1979 was perhaps the lowest point yet, in my life. I couldn't have been more vulnerable....
That September, I had an appointment to see my Gynecologist. This would be my third visit, since the first one back in January. Sharona didn’t have one that day. She came along anyway, since we were going to be running some errands afterwards. The receptionist took me to a room and handed me a gown and sheet: the same procedure as before. I got up on the examination table, put my feet in the stirrups, and draped the sheet over me while I waited for the doctor.
Within a few minutes, he came into the room. We exchanged some greetings; he was pleasant as before. He first went to the end of the table and stood between my legs, and then he slightly backed up. He was standing at the right side of my foot, just to the side of the stirrup. He bent his head down, as he reached inside his white knee length medical coat. All the while, I was watching him. He removed his partially erect penis, and then positioned himself back between my legs. This all took place in a matter of seconds.

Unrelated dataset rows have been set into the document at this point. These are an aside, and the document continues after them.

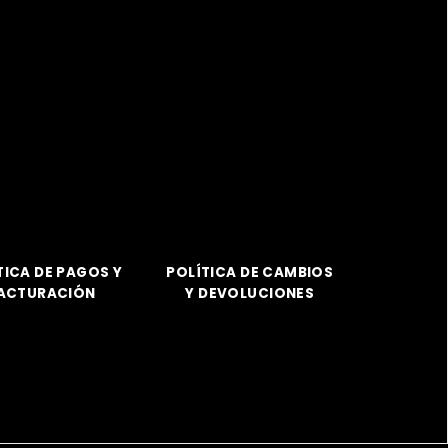
TICA DE PAGOS Y
POLÍTICA DE CAMBIOS
ACTURACIÓN
Y DEVOLUCIONES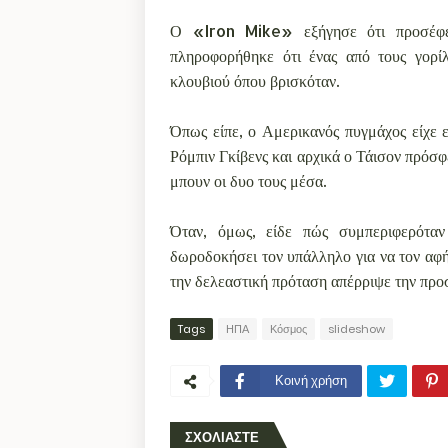
Ο «Iron Mike» εξήγησε ότι προσέφε
πληροφορήθηκε ότι ένας από τους γορί
κλουβιού όπου βρισκόταν.
Όπως είπε, ο Αμερικανός πυγμάχος είχε ε
Ρόμπιν Γκίβενς και αρχικά ο Τάισον πρόσφ
μπουν οι δυο τους μέσα.
Όταν, όμως, είδε πώς συμπεριφερόταν
δωροδοκήσει τον υπάλληλο για να τον αφή
την δελεαστική πρόταση απέρριψε την προ
Tags
ΗΠΑ
Κόσμος
slideshow
Κοινή χρήση
ΣΧΟΛΙΑΣΤΕ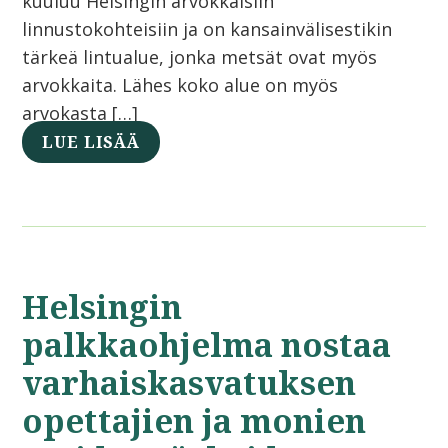
kuuluu Helsingin arvokkaisiin
linnustokohteisiin ja on kansainvälisestikin
tärkeä lintualue, jonka metsät ovat myös
arvokkaita. Lähes koko alue on myös
arvokasta […]
LUE LISÄÄ
Helsingin
palkkaohjelma nostaa
varhaiskasvatuksen
opettajien ja monien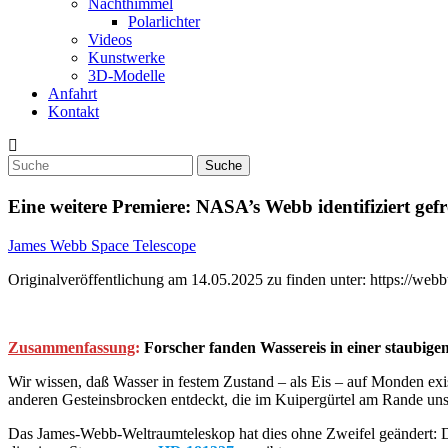
Nachthimmel
Polarlichter
Videos
Kunstwerke
3D-Modelle
Anfahrt
Kontakt
Eine weitere Premiere: NASA’s Webb identifiziert ge
James Webb Space Telescope
Originalveröffentlichung am 14.05.2025 zu finden unter: https://web
Zusammenfassung
:
Forscher fanden Wassereis in einer staubig
Wir wissen, daß Wasser in festem Zustand – als Eis – auf Monden ex
anderen Gesteinsbrocken entdeckt, die im Kuipergürtel am Rande u
Das James-Webb-Weltraumteleskop hat dies ohne Zweifel geändert: D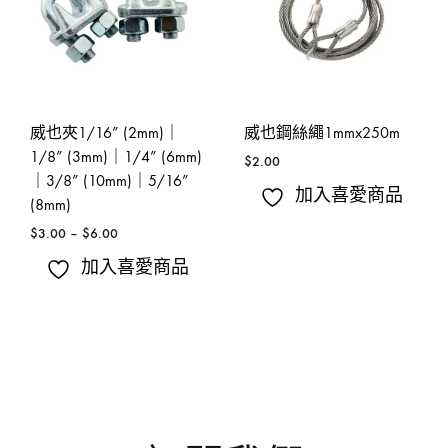
威也夾1/16” (2mm)｜
威也鋼絲繩1mmx250m
1/8” (3mm)｜1/4” (6mm)
$
2.00
｜3/8” (10mm)｜5/16”
加入喜愛商品
(8mm)
$
3.00
–
$
6.00
加入喜愛商品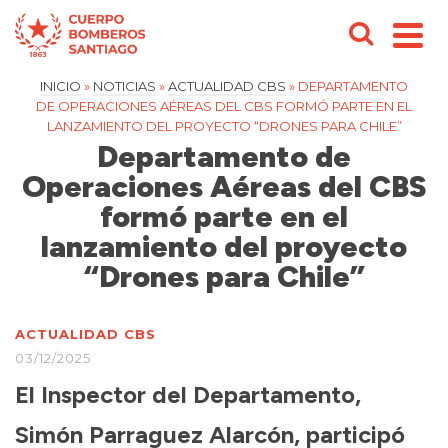
INICIO
»
NOTICIAS
»
ACTUALIDAD CBS
»
DEPARTAMENTO
DE OPERACIONES AÉREAS DEL CBS FORMÓ PARTE EN EL
LANZAMIENTO DEL PROYECTO “DRONES PARA CHILE”
Departamento de
Operaciones Aéreas del CBS
formó parte en el
lanzamiento del proyecto
“Drones para Chile”
ACTUALIDAD CBS
03/12/2025
El Inspector del Departamento,
Simón Parraguez Alarcón, participó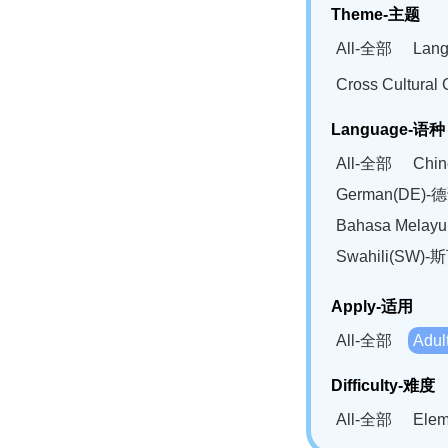
Theme-主题
All-全部
Lan
Cross Cultur
Language-语种
All-全部
Chi
German(DE)-
Bahasa Mela
Swahili(SW
Apply-适用
All-全部
Adu
Difficulty-难度
All-全部
Ele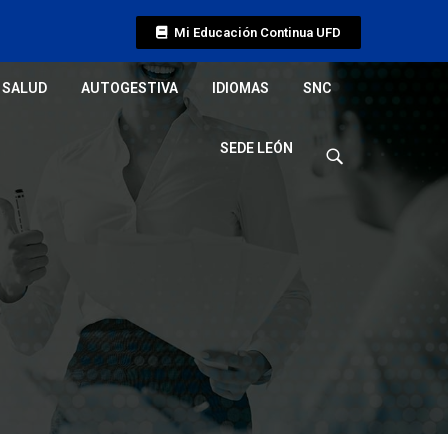
Mi Educación Continua UFD
SALUD
AUTOGESTIVA
IDIOMAS
SNC
SEDE LEÓN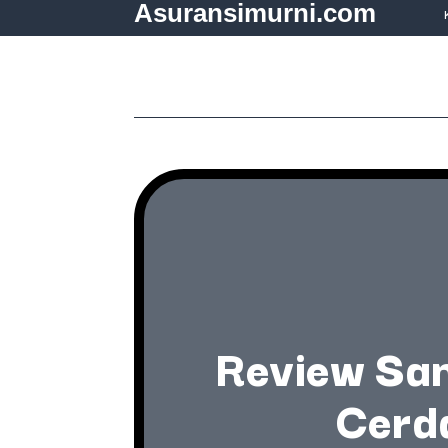
Asuransimurni.com
Review Sa
Cerd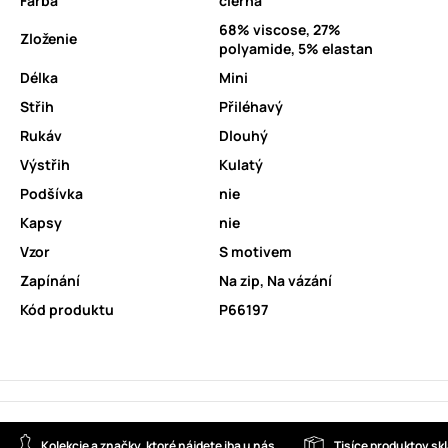
Farba
čierna
68% viscose, 27%
Zloženie
polyamide, 5% elastan
Délka
Mini
Střih
Přiléhavý
Rukáv
Dlouhý
Výstřih
Kulatý
Podšívka
nie
Kapsy
nie
Vzor
S motivem
Zapínání
Na zip
,
Na vázání
Kód produktu
P66197
Kolekcie a značky, ktoré nájdete iba u nás
Tisíce produktov s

I knew immediately what he was going to do. I felt his penis go inside of me, as he began to rock back and forth. He kept one hand on my leg, and I could feel his body pushing hard against my upper thigh. He never said a word, yet I felt threatened by him.
My thoughts went back to when I was 12 years of age, and to the year before, when Gina and I had taken the rape prevention class. Along with that, I was too emotionally weak to fight back; I felt absolutely powerless. I had turned my head away and was starring at the bare wall. There were no pictures or posters that I could focus on. I was in disbelief as to what was happening. Oh, I knew what was taking place, but, my God, why? What were the chances of this happening twice in my lifetime? A Doctor at that—someone I had trusted.
I turned back only once to look at him. He was looking right at me, with the most sickening-looking grin on his face. When he was finished with me, I continued to lie there, as I watched him go to the sink to wash himself off. He readjusted his jacket, as if nothing had happened. He told me to get dressed and come into his office.
When I started to get up, I could feel all the dripping wetness inside of me that this horrible, sick man had left behind. I must have gone into some sort of shock at that moment, as I vaguely recall going into his office. I have no recollection of the conversation with him. I just knew I wanted to get out of there, and the sooner, the better.
I opened the door to the waiting room and walked right past Sharona to the door leading out to the hall. I pushed the elevator button, and then I heard Sharona say, “What the hell is wrong with you?”
At that moment, I began to come back to reality.
“Sharona, you’ll never believe what that son-of-a-bitch just did to me.”
By that time, the elevator door had opened. I proceeded to tell her on the way down.
“Well, you are going to the Police, aren’t you?”
“For what, Sharona? They’ll never believe me. He is a Doctor.”
(As I write this now, I think about the women I could have prevented this from happening to had I gone right to the Police Station that day.)
I still had most of the evidence inside of me, that which I hadn’t wiped away. The Police Department was only a mile from the medical building. Plus, there was already a report of rape that had been filed against him. (That I wouldn’t learn about for another two years.)
So, I wasn’t his first, and I would, by no means, be his last.